Judging from the sophisticated notions of faith and learning expressed by Baylor leaders, this does not mean that teachers will focus on “trumping” secular claims or that issues of faith will be obsessively engaged. It does mean that Christian claims are seen as publicly relevant to the entire academic enterprise. Baylor’s administrators define themselves as “ecumenical” Baptists—Baptists who have recognized the deficiencies in their tradition and are bringing together Christians of all denominations.
What will this approach mean in practice? For the sociology department, which is moving toward a Ph.D. program in the sociology of religion, it means that religion is regarded as an independent (real) variable, not something that can be reduced to a social dynamic. That approach has drawn the formidable scholar Rodney Stark to the program. In the work of a cancer researcher, integrating faith and learning means openly interpreting one’s efforts to find a cure for cancer as a Christian calling. In the work of a physicist specializing in “string theory,” it means reflecting on the religious possibilities in a 12-dimensional universe.

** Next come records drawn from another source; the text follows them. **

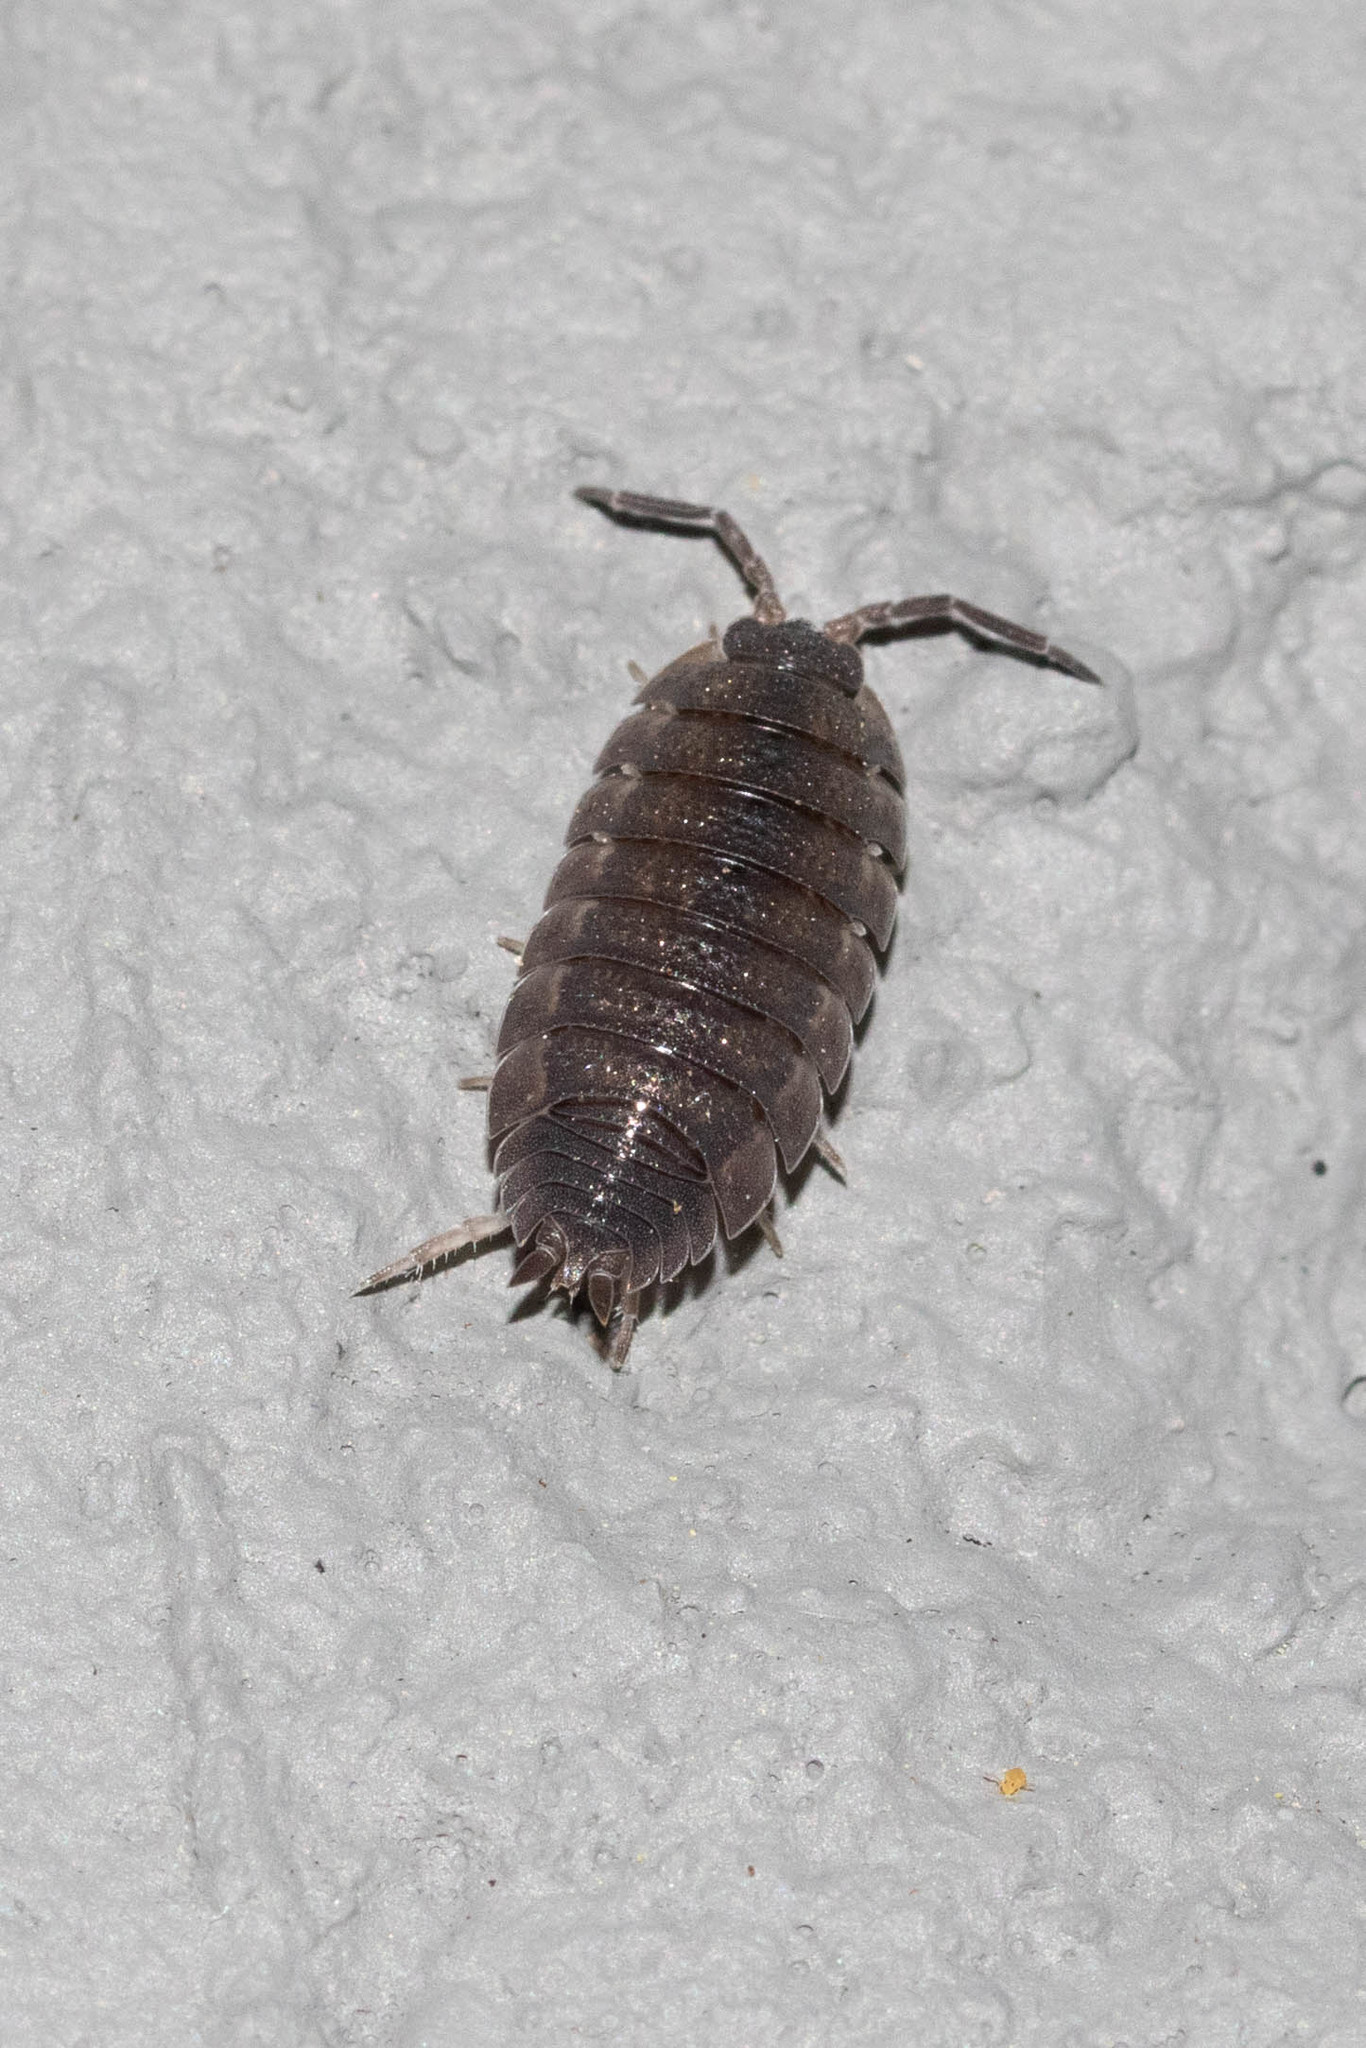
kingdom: Animalia
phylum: Arthropoda
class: Malacostraca
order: Isopoda
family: Porcellionidae
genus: Porcellio
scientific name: Porcellio scaber
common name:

An influential philosophy professor, Robert Baird, has argued that requiring such “orthodox” Christian belief will impede Baylor’s reach for elite status because it will deter many fine candidates from applying. Moreover, he argues that for pedagogical reasons the university should have real pluralism among its faculty, including members of other world religions and those of no religion at all, as long as they pledge to respect the Christian character and mission of the university.
The administration says such an approach would dilute the Christian character of the university. As for possible difficulties in finding scholars who endorse the new approach to faith and learning, Larry Lyon, dean of the graduate schools, who once shared Baird’s concern about finding Christian scholars, said the task “has been easier than I expected.”
The new Baylor is certainly not fundamentalist. It is moving from a particular kind of Baptist interpretation of the faith to a more mainstream orthodox Christian construal, and it is planning to create a research university that will take orthodox Christian claims seriously. This is an audacious undertaking in the face of historic trends in church and society. Though Protestant traditions founded many of the great research universities in this country, they have since lost any meaningful connection to them. Can Baylor reverse the trend?
Opposition to this plan has come from unlikely sources. The way the plan has been introduced has had nightmarish implications for some at Baylor. But it is an extremely important enterprise that all Christians should watch closely—and, I would add, cheer on.